А потом появилась Троттер, села на кровати и наклонилась к Гилли, пружины под ее тяжестью затрещали, распущенные волосы ее спутались с волосами Гилли.
— У тебя все в порядке, детка?
Гилли повернулась к этой громадине, пахнущей молоком и детской присыпкой. В темноте она не могла различить лица Троттер.
— Ага, — всхлипнула она. — В порядке.
Троттер подняла край своей пижамной кофты и осторожно вытерла глаза и нос Гилли.
— Я не имею права показывать свои чувства, детка, — сказала она. — Я тебе не родная мать, но, видит Бог, девочка, я так хочу, чтобы тебе хорошо жилось с твоими родными. И все равно… — тут ее зычный голос сорвался, — я просто не переживу, что ты уезжаешь от нас. — Громадное тело содрогнулось от громких рыданий.
Гилли поднялась и, как могла, обхватила громадину Троттер.
— Никуда я от тебя не уеду, — пробормотала она сквозь слезы, — ничего у них не выйдет. Они не могут увезти меня силком. — Троттер мгновенно затихла.

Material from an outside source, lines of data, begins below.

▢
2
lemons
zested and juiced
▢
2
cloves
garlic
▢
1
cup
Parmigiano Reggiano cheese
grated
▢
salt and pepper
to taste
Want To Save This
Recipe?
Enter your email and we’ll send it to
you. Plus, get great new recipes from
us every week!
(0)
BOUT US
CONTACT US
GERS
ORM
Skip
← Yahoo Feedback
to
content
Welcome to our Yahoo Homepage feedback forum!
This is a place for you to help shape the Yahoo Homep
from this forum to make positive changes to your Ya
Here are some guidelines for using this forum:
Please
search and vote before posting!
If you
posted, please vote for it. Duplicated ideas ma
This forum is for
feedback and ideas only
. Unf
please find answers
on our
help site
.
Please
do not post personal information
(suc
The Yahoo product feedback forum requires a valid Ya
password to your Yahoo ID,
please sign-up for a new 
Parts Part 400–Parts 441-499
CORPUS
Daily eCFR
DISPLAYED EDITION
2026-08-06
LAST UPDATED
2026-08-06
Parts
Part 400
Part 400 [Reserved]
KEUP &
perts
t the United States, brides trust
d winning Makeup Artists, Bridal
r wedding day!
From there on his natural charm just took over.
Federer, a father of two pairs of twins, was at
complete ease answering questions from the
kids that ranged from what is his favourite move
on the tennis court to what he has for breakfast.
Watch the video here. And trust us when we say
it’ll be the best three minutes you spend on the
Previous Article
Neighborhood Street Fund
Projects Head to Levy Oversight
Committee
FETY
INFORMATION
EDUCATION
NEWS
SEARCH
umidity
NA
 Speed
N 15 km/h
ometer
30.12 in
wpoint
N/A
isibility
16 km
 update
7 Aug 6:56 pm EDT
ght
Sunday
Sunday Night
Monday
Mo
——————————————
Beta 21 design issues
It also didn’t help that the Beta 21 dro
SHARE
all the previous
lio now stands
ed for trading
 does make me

— Нет, детка. Ты должна ехать. Прости, что я ничем не могу помочь тебе.
— Я буду часто приезжать к вам.
Троттер засунула свою большую теплую руку под пижаму Гилли и стала гладить ее по спине, как Уильяма Эрнеста.
— Нет, малышка. Так не получится. Я уж говорила тебе сегодня в ужин. Доставила кого шлюпка на пароход, значит, уж там ему и быть. На двух палубах сразу жить нельзя.
— Я могла бы…
Большая рука, ласково скользившая вверх и вниз по ее спине, остановилась, и Троттер тихо сказала:
— Ты уж, детка, не делай нам всем еще больней.
Может, Гилли и не должна была успокаиваться, но она поддалась власти ласкового ритмичного движения большой руки, под которой хотелось свернуться в комочек, стать крохотным слепым котенком и забыть про весь этот вонючий мир.
Здесь, в тишине, в тепле большой ласковой руки, что снимала всю эту боль, можно было и забыть. И ею наконец овладела дремота. Она легла.
Троттер подвернула одеяло, бережно подоткнула простыню вокруг ее подбородка и ласково погладила.
— Я горжусь тобой, детка, слышишь?
— Ага, — шепнула Гилли и погрузилась в сон.